"Ayaz" filmini yaz aylarında Anadolu’daki festivallere bedava vererek sadece orada izlenmesini sağlayacaklarını belirten Kara, “Bunun dışında DVD pazarında yer almayı düşünüyoruz. Belki televizyon kanallarına da veririz. Mass Medya olarak biz hiç kimseye küs veya dargın değiliz, sadece üzgünüz” dedi.
Sinema salonlarındaki tekelleşmeyi protesto etmek için böyle bir karar aldıklarını söyleyen Kara, gerekçelerini dünkü gazetelerde yayımladığı ilanda uzun uzun anlattı. Açıklamada "Ayaz" filmine 750 bin doları reklam bütçesi olmak üzere 2 milyon 750 bin dolar harcadıklarını hatırlatan Lütfi Kara, “Vizyon tarihini bazı istem dışı değişikliklerden dolayı 23 Mart’a ertelemiştik. Yaşanan süretçe sinemalardan gerekli desteği alamadık. 2 Mart’ta verilen salon adedi neyse 23 Mart’ta da aynı kaldı: 50 salon. Böylece son yıllarda yapımcıların hayal kırıklığı yaşamasına neden olan salon bulamama sorunuyla biz de karşılaşmış olduk. Bildiğiniz gibi büyük yapımların gölgesinde kalan ve salon bulamayan Türk filmleri salon bulamadan rafa kalkıyor. Yüksek bütçeli yapımlar yüzlerce kopyayla vizyona girip salonları kapatırken büyük emeklerle çekilen Türk filmleri salon bulamıyor” ifadelerine yer verdi. Mass Media adına açıklama yapan Kara, Kültür Bakanlığı’nın bu konuya acilen el atması gerektiğini vurguladı.
Telefonda görüştüğümüz "Ayaz" filminin dağıtımcısı Pinema Film’in genel müdürü Uluç Küçüközcan ise herhangi bir dağıtım sorunu yaşanmadığını belirtti: “Yapımcı firmaya İstanbul, Ankara gibi illerde 70 adet Mars, Cinecity, Prestige gruplarına ait seçkin sinema salonları bulunmuştur. Ama yapımcı firmanın 70 sinemadan fazla çıkmak istemesinden dolayı iptal edilmiştir. Burada grupların tekelleşmesiyle ilgili herhangi bir durum yoktur. Dağıtımın tekelleşme gibi bir durumu yoktur.”

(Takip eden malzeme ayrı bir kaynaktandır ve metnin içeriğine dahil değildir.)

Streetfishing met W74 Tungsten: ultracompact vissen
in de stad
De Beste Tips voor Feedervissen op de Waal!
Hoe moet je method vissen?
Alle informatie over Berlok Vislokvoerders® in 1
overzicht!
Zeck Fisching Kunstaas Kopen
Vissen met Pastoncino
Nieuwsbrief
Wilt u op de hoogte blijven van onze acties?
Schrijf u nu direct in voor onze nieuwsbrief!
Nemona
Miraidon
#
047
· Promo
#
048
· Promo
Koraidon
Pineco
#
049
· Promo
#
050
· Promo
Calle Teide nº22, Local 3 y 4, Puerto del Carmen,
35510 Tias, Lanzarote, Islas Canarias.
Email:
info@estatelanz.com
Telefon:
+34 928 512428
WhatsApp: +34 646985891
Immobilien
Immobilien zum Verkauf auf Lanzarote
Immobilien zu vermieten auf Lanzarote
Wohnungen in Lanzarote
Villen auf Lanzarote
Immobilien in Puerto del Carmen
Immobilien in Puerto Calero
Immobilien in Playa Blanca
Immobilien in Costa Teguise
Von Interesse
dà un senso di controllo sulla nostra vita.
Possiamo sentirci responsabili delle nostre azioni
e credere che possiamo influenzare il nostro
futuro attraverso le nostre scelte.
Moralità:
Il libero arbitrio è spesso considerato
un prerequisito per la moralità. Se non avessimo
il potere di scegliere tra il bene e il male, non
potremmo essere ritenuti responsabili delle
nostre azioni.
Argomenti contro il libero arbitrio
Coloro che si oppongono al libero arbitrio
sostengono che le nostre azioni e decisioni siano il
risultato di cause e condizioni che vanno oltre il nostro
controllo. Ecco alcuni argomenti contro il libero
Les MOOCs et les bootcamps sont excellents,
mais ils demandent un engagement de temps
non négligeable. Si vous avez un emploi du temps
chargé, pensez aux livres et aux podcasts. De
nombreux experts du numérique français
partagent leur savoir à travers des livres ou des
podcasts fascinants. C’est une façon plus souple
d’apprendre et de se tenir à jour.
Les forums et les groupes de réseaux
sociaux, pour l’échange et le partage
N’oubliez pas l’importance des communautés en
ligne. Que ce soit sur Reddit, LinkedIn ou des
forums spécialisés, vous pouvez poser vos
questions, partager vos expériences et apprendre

Sinema Yazarları Derneği Başkanı Tunca Arslan da "Ayaz"la ilgili ne olup bittiğini tam olarak anlayamadığını belirtip ekledi:
“Salon sorunu, basın gösterimi ve galadan sonra mı ortaya çıktı, belli değil. İşin bir yanında dağıtım tekellerine karşı bir protesto varmış gibi görünüyor, diğer yanda ise yapımcının filmine güvenemediği için salon sorununu bahane ettiği iddia ediliyor. Sinemamızda tuhaf şeyler oluyor. Yapımcılar filmlerini galadan önce seyretmiyorlar mı ya da gerçekten finansal oyunlar mı dönüyor diye merak ediyorum açıkçası. Fakat ne olursa olsun, ülkemizde bağımsız dağıtım ağının ve salon zincirinin oluşturulması şart.”